Task goal >> Exactly as written, return all the data, leaving its pictures behind.

Data shown >>
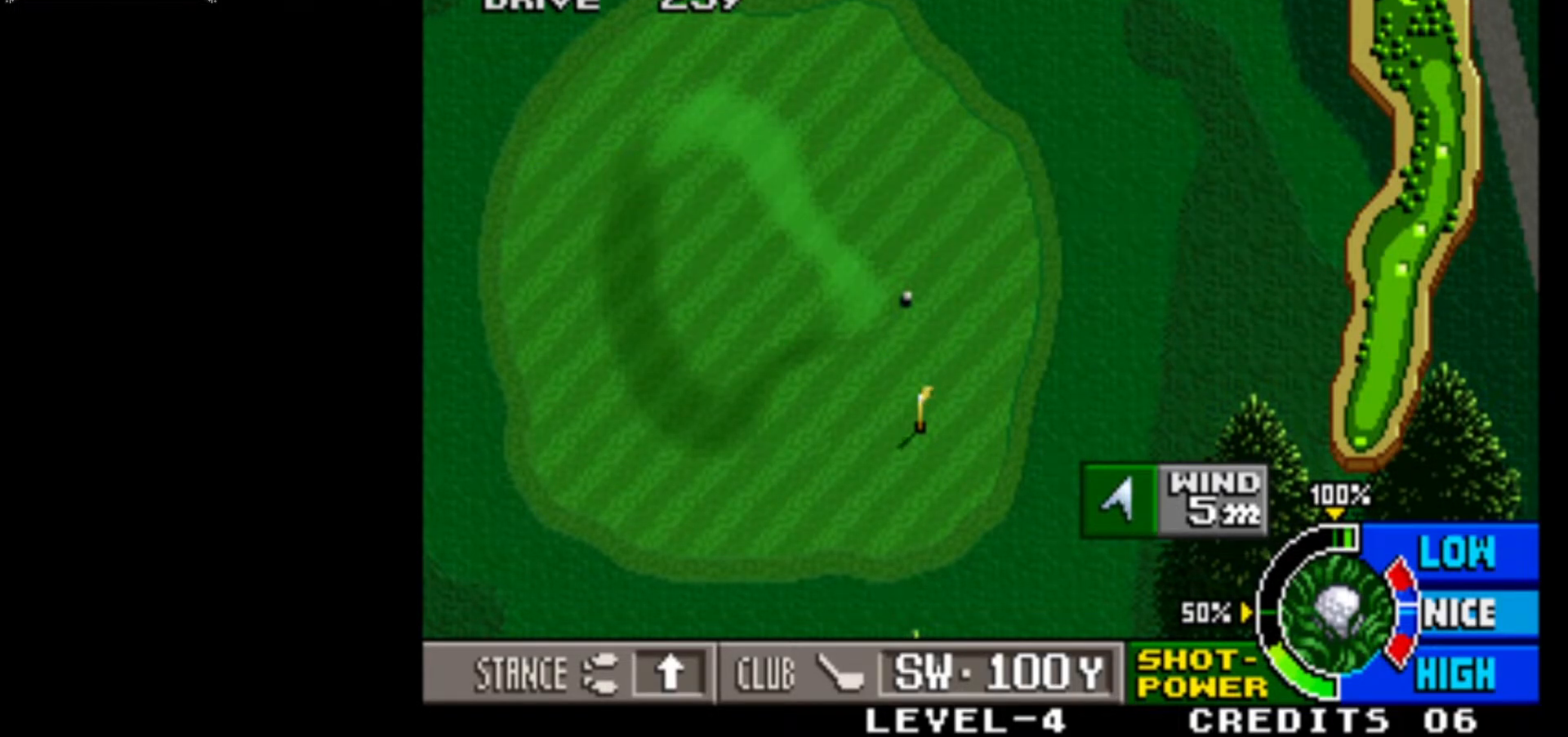
{"buttons": [], "left_stick": "center", "events": []}
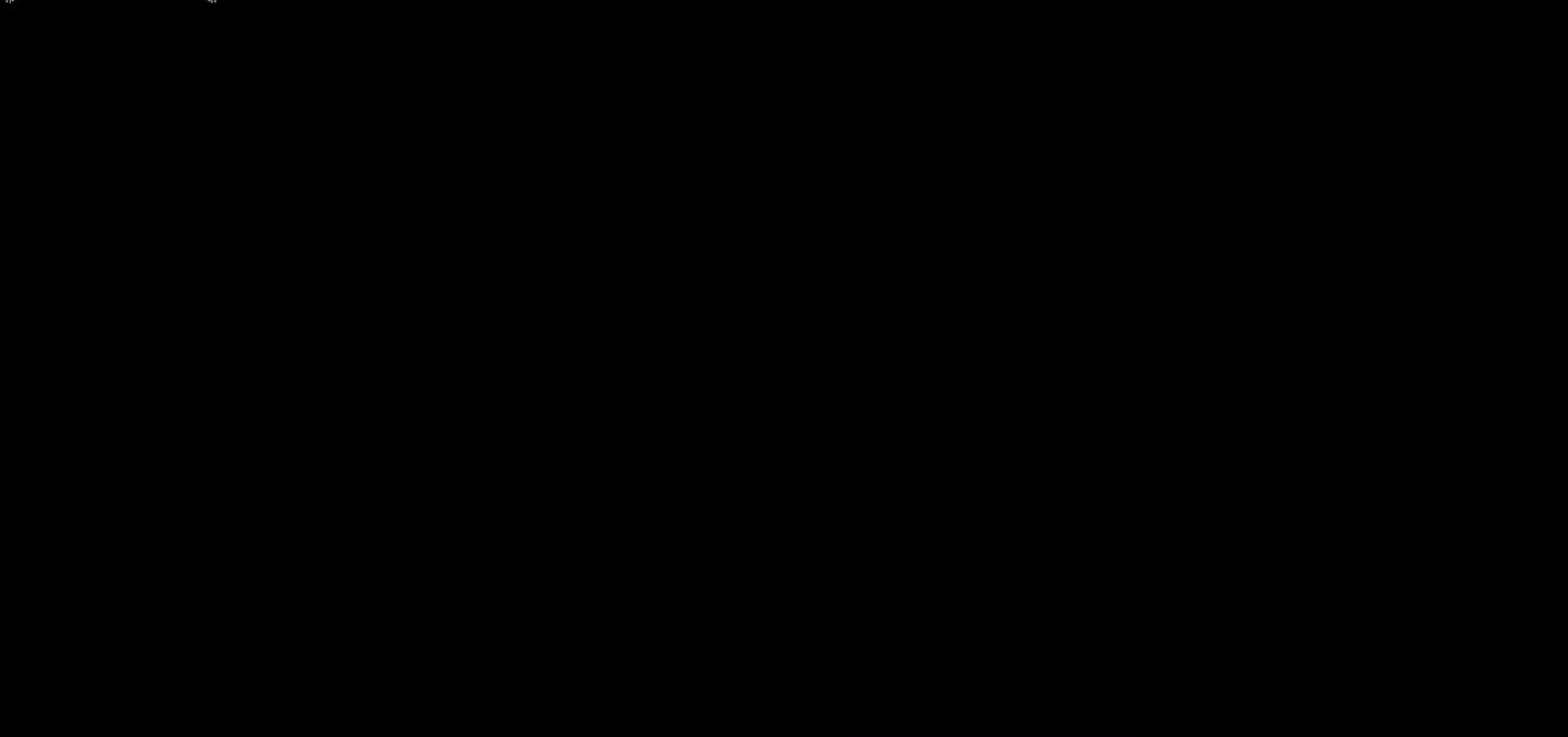
{"buttons": [], "left_stick": "center", "events": []}
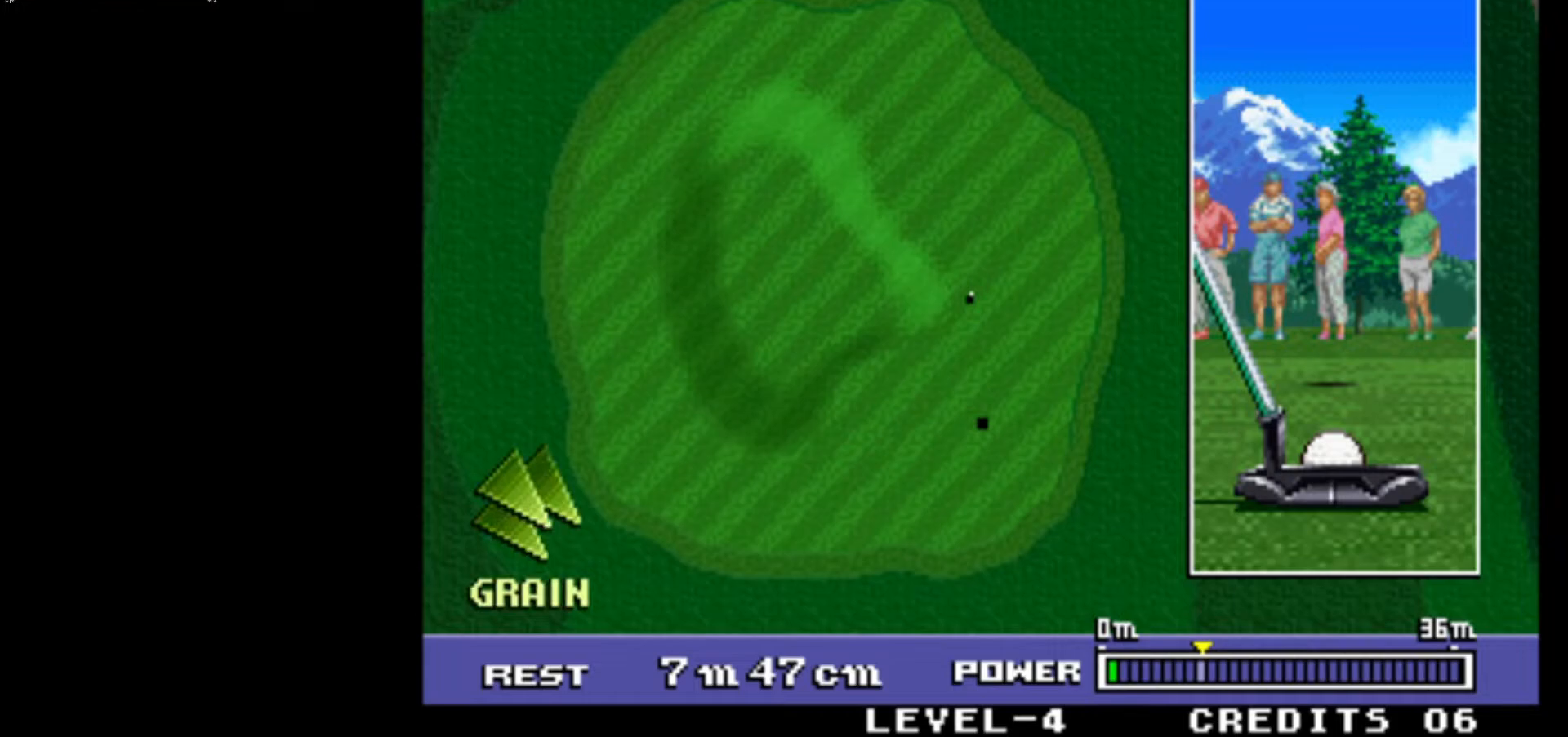
{"buttons": [], "left_stick": "center", "events": []}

Result below >>
{"buttons": [], "left_stick": "center", "events": []}
{"buttons": [], "left_stick": "center", "events": []}
{"buttons": [], "left_stick": "center", "events": []}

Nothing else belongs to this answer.